I have prepared a commencement speech in the event that Mr. Brokaw calls in sick. I’m no Katie Couric, which hopefully means I’ll be a welcomed replacement.
Welcome to Stanford, parents, friends and alumni. I hope your trip here was pleasant. Unfortunately, due to construction, I know many were disappointed that we had to redirect parking from near Palm Drive to just outside of Redwood City. The university assures us though that these buildings will be completed by 2040. That’s just in time for your grandkids to apply! Pause for applause.
In my time at Stanford, there are certain ideals that I believe have embodied my personal experience. If you don’t mind, I’d like to share them with you. Take sip from water cup, make eyes at cute blond in front.
First of all, I’d like to talk to you about resourcefulness. What I mean is, there is a certain time of the year, that if you play your cards right, you can absolutely corner the used furniture racket. Every entering freshman purchases practical, cheap Ikea brand futons. By the end of their four years, the graduating senior only sees the memories of drunken hookups with their TA, the time they broke up with their I-Hum TF, etc. The student wants the futon now as much Oasis wants to have their own reality show. Apparently, students taking Goldman Sachs internships don’t need futons or their refrigerator. At Goldman Sachs, you do not sleep. You do not eat. You are the future of investment banking. Now go make me coffee, bitch intern.
Sensitivity.

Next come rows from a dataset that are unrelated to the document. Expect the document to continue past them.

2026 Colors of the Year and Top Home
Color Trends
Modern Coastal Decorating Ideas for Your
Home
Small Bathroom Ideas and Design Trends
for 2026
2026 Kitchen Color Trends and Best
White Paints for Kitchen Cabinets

I don’t just mean when you go to strip clubs, it takes “sensitivity” to realize that throwing Sacagawea dollars at the strippers isn’t preferred. In business, I’ve learned that my customers demand high quality futons and refrigerators, and thus I will probably at my own convenience throw some Febreze on the futons before I sell them. Listening is also an important aspect of business. I listen when my customers say “what’s that smell?” and I’ll tell them “money.”
I’ve also learned to listen to my readers. When they say “you are a bigot/against religious freedom/prejudiced towards specific groups,” what they mean is “you’ve made fun of my group and I’m going to ignore the fact that after 80 columns, you’ve made fun of basically everyone. I’m going to ignore it because I lack a sense of humor.”
Dynamicisim. For the youngsters in the crowd, I want to offer you some advice. While you could invite your family to graduation to thank them for all of the money they spent on your education, why not start paying them back now by selling their tickets? At Stanford, I’ve learned a great deal about supply and demand. Tickets are in high demand these days, and how are the cops going to tell one kid in a black clad robe from another? How are they going to know which one is scalping tickets? Here’s a hint: It’ll be the one laughing his way to a successful business future.
Discovery. At Stanford, I’ve learned to expand my mind. I mean, I don’t do drugs. But every time I go to Columbae or EBF I always have great conversations with people. Like just last week, we spent three hours discussing whether French astronauts would be called Hugonauts. Every time I go, they put on that magic fog machine, burn some good incense and play some really groovy tunes. I always leave with peace of mind and for some reason, the munchies. Before you and your parents go, take the entire family to one of these events.
Resourcefulness. Sensitivity. Dynamicism. Discovery. Most of all, Stanford has afforded me important Power Point presentation skills that center on cliche words. This will serve me well in my future career in middle management. Thank you, and congratulations seniors. Your futons will help me build my future.